I have a thing against big business at times, and this is one of those times. AIG and the rest of these banks got greedy, and a little too big for their britches. If you want to trace the origin of these troubling times, you can find it in hubris and greed. When hubris and greed take over, people and the rest of the world ceases to be relevant. The result is the disaster we are currently enjoying, these desperate for revenues but won’t tax more except for these little fee increases here and here, highly unemployed, desperate times.

Every time a bank fails, it gets bought out, and another bank becomes larger, at least in terms of its deposits and customer base are concerned. AIG and some of its brethren are fairly unchanged, and the financial derivative products that caused all this mess are now the same products that are being looked upon to bring us out of this mess. Used to be history would run in long, slow cycles, but these cycles have picked up so much, we could practically hook them up to a turbine and call them a green energy source. We’ve completely lost our collective short term memory. We’ve reached the point in the Jumping Jesus Phenomena that the poor guy is on a pogo stick.

There is a phenomena in Hollywood where people who make bad movies get more chances (Joel Schumacher is a good example), and so they fail upwards. Is AIG going to be the same thing, or can we stop it before it makes the financial industry version of “Batman and Robin?”

Might it not have been a more constructive path to split these companies into smaller companies that could compete for available business, hire more people, and each pursue their own fortunes and expansion?

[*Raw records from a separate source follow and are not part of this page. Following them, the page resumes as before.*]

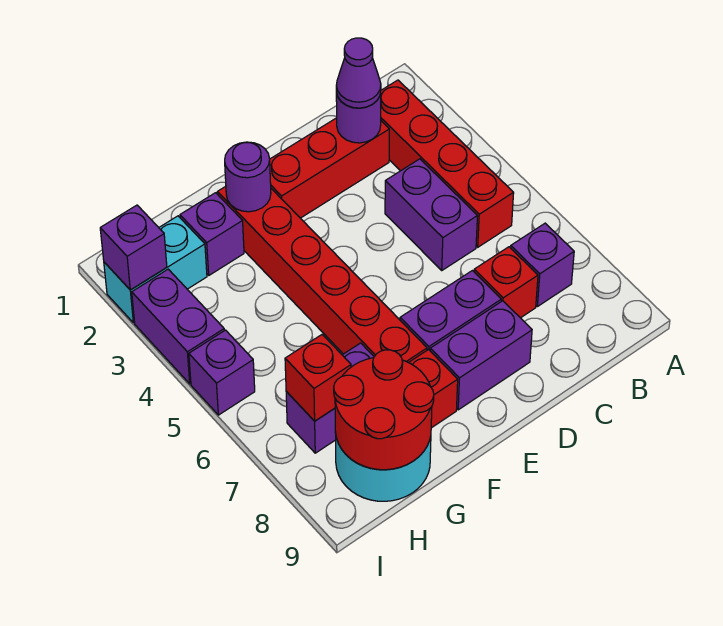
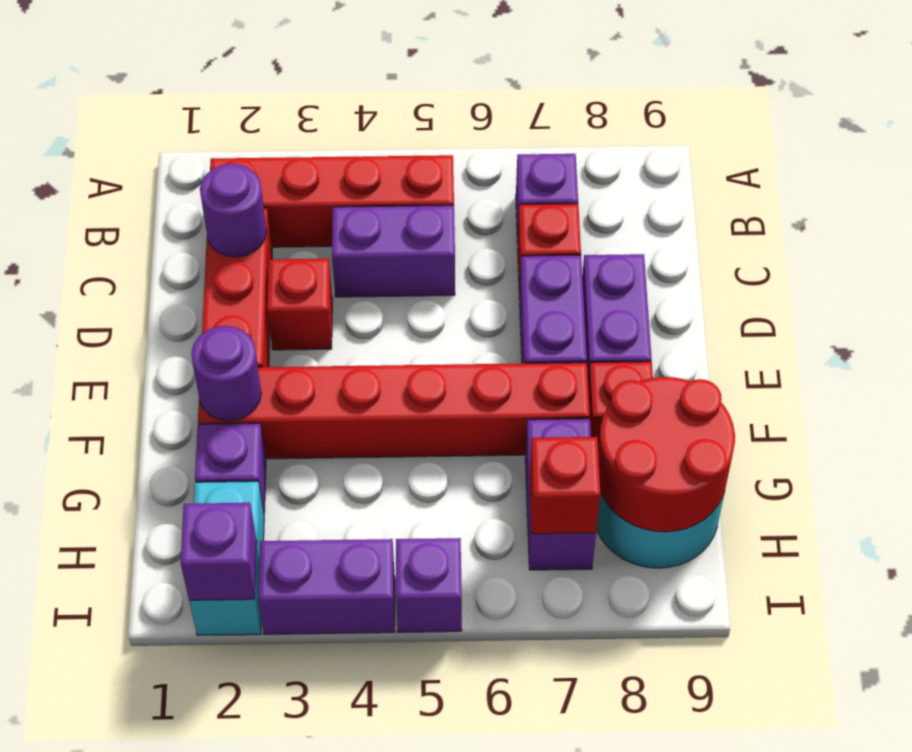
purple 1x1 cone [336,38,381,108] -> none
none -> red 1x1 brick [267,259,332,350]

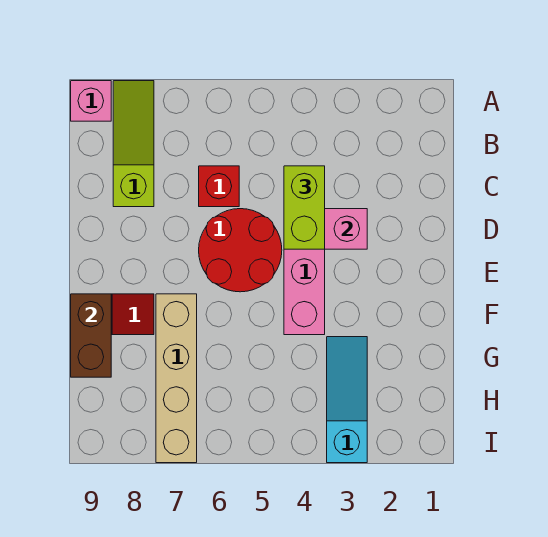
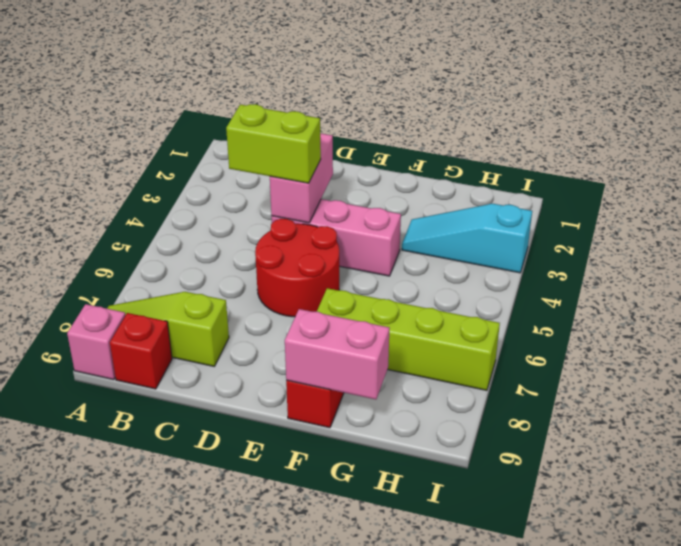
red 1x1 brick [199,166,239,207] -> red 1x1 brick moved to [110,313,172,389]
tan 1x4 brick [156,294,197,463] -> lime 1x4 brick [317,288,500,390]
brown 1x2 brick [71,294,111,377] -> pink 1x2 brick [285,309,390,399]

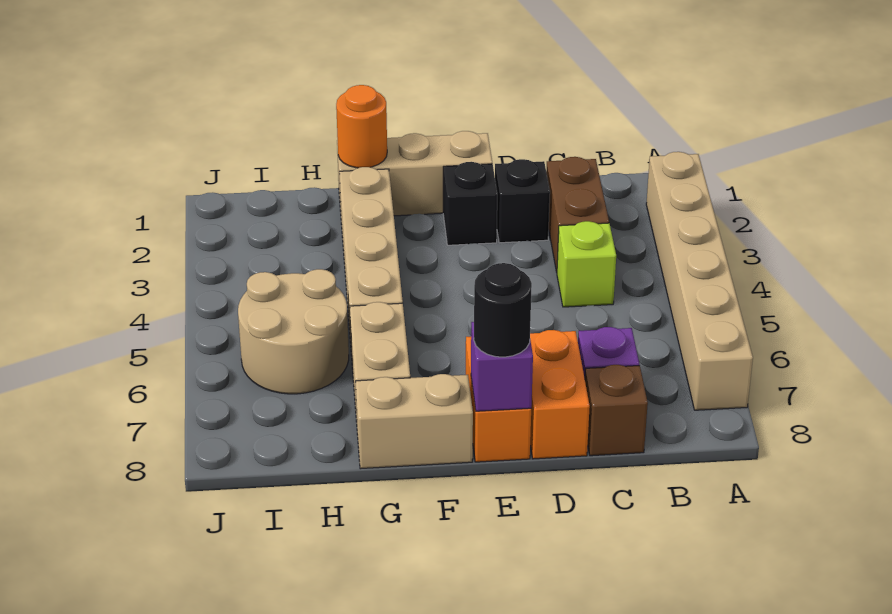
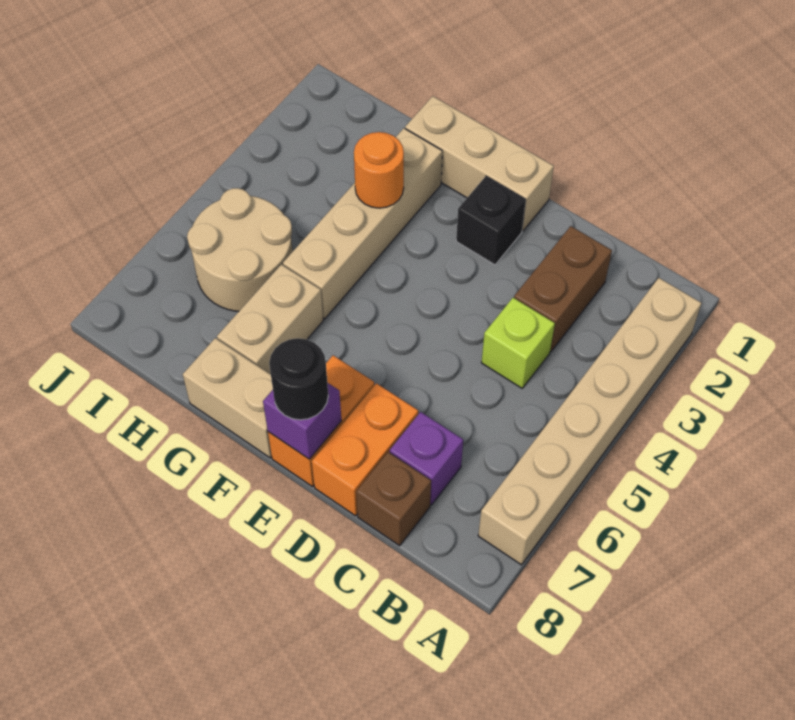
black 1x1 brick [495,159,550,243] -> none
orange 1x1 round brick [336,85,387,168] -> orange 1x1 round brick moved to [354,132,404,208]

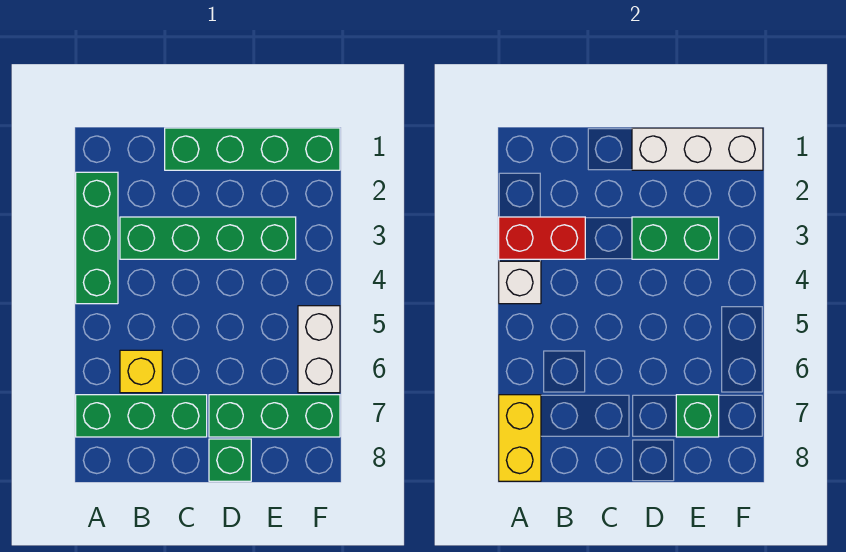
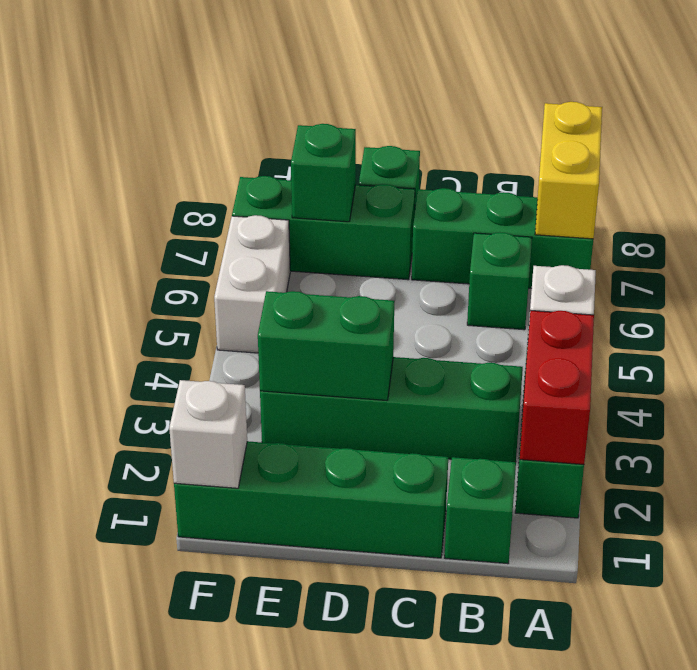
red 1x2 brick [499,217,585,259] -> red 1x2 brick turned to [520,310,594,464]
none -> green 1x1 brick [445,457,516,564]
yellow 1x1 brick [120,350,162,393] -> green 1x1 brick [467,232,532,330]
white 1x3 brick [632,128,763,170] -> white 1x1 brick [169,380,247,488]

Similar things have happened before, but more often for anti-trust actions. Remember when we split  Ma Bell into the babybells? What if we had made baby AIG’s? We’d have created a lot of that competition we talk about in the Health Care debate. As we did this, the companies would have needed a whole new infrastructure of people, IT departments, HR departments, marketing and printing and advertising, sales forces, too. We’d lick that whole unemployment problem a bit faster.

Of course, if the bailout isn’t enough, there’s still time to do this, or just let them fail. Instead of making too big to fail companies bigger so that we can await the next bailout, why not punish them so they are small enough that they could be allowed to fail on their own merit. I’m just saying.